Diving Physiology in Marine Mammals

Overview of Diving Physiology in Marine Mammals

  • The lecture emphasizes features related to diving in marine mammals, including physiological adaptations that allow for efficient swimming and oxygen utilization.

  • The lecturer highlights that many concepts will reappear in future labs and exams.
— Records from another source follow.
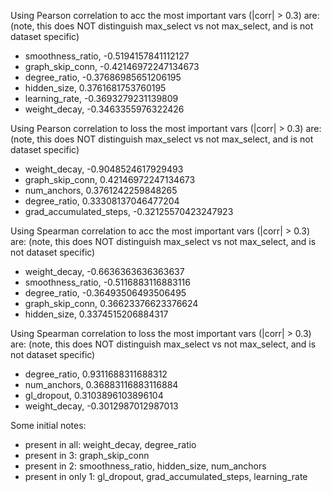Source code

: Using Pearson correlation to acc the most important vars (|corr| > 0.3) are: (note, this does NOT distinguish max_select vs not max_select, and is not dataset specific)
- smoothness_ratio, -0.5194157841112127
- graph_skip_conn, -0.42146972247134673
- degree_ratio, -0.37686985651206195
- hidden_size, 0.3761681753760195
- learning_rate, -0.3693279231139809
- weight_decay, -0.3463355976322426

Using Pearson correlation to loss the most important vars (|corr| > 0.3) are: (note, this does NOT distinguish max_select vs not max_select, and is not dataset specific)
- weight_decay, -0.9048524617929493
- graph_skip_conn, 0.42146972247134673
- num_anchors, 0.3761242259848265 
- degree_ratio, 0.33308137046477204
- grad_accumulated_steps, -0.32125570423247923

Using Spearman correlation to acc the most important vars (|corr| > 0.3) are: (note, this does NOT distinguish max_select vs not max_select, and is not dataset specific)
- weight_decay, -0.6636363636363637
- smoothness_ratio, -0.5116883116883116
- degree_ratio, -0.36493506493506495 
- graph_skip_conn, 0.36623376623376624
- hidden_size, 0.3374515206884317

Using Spearman correlation to loss the most important vars (|corr| > 0.3) are: (note, this does NOT distinguish max_select vs not max_select, and is not dataset specific)
- degree_ratio, 0.9311688311688312
- num_anchors, 0.36883116883116884
- gl_dropout, 0.3103896103896104
- weight_decay, -0.3012987012987013

Some initial notes:
- present in all: weight_decay, degree_ratio
- present in 3: graph_skip_conn
- present in 2: smoothness_ratio, hidden_size, num_anchors
- present in only 1: gl_dropout, grad_accumulated_steps, learning_rate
Recap of Diving Physiology Topics Covered in Lab

  • Focus on two important proteins: myoglobin and hemoglobin, which bind oxygen—crucial for oxygen transport in diving animals.

  • These proteins help minimize lung storage and maximize oxygen utilization, as they can store oxygen in tissues and muscles during dives.

Marine Mammal Dive Response

  • Marine mammals exhibit a unique dive response that includes several adaptations:

    • Apnea: Period of cessation of breathing to conserve oxygen.

    • Bradycardia: Defined as a slowing of the heartbeat, reducing oxygen consumption.

    • Peripheral Vasoconstriction: Diverts oxygen-rich blood away from non-vital body parts towards vital organs (like the brain and heart).

Limitation of Oxygen During Dives

  • Oxygen Limitation: Marine mammals have a finite supply of oxygen, hence they must return to the surface to replenish it.

  • When oxygen is low, the body may switch to anaerobic respiration to produce energy, leading to a buildup of lactate in the blood and muscles, which increases acidity.

  • Anaerobic respiration is outlined as:

    • Reduced oxygen leads to anaerobic respiration leads to lactate buildup.

    • Recovery is necessary after a dive; animals may take time to manage and metabolize excess lactate upon resurfacing.

Aerobic Dive Limit (ADL)

  • The Aerobic Dive Limit is characterized as the longest dive that does not cause an increase in blood lactate levels.

  • Staying within the ADL allows marine mammals repeated dives without lactic acid accumulation, thus avoiding the need for a lengthy recovery period.

  • Visual representation indicates significant peaks in blood lactate levels correlate with dive duration beyond the ADL.

Bradycardia in Detail

  • Bradycardia: Mechanism to conserve oxygen, as it lowers the heart's overall oxygen consumption.

    • Heart rate can drop drastically during dives (e.g., from over 100 bpm to 4 bpm within minutes).

  • Physiological adaptation is essential for long-diving capabilities, resulting in lower metabolic rates.

Peripheral Vasoconstriction Explained

  • During dives, peripheral vasoconstriction occurs, whereby oxygen-rich blood is restricted from flowing to limbs, reducing overall body temperature and energy expenditure by concentrating blood flow to vital organs.

Decompression Sickness (The Bends)

  • Decompression sickness occurs due to nitrogen absorption during dives at depth and can lead to serious issues upon rapid ascent when nitrogen bubbles form in the body.

  • Marine mammals have adaptations to minimize this risk:

    • Compressible Rib Structure: Allows the ribcage to compress and thus prevent lung alveoli from becoming over-pressurized.

    • Gradual compression enables safe nitrogen exchange, mitigating decompression risks.

  • Prevention of The Bends is further reinforced by an evolutionary adaptation where sirenians lack compressible ribs and are less prone to nitrogen absorption during deep dives.

Anatomy Related to Diving

  • The respiratory anatomy of marine mammals, particularly cetaceans, allows for efficient breathing.

  • Intercostal Muscles: Marine mammals have poorly developed intercostal muscles, relying on the diaphragm for forced ventilation.

    • The diaphragm serves as a hydrostatic barrier and aids in buoyancy control.

  • Cetacean Larynx Adaptation: The elongated epiglottis (goosby) separates the respiratory tract from the gastrointestinal tract, preventing water entry during feeding and improving respiratory efficiency.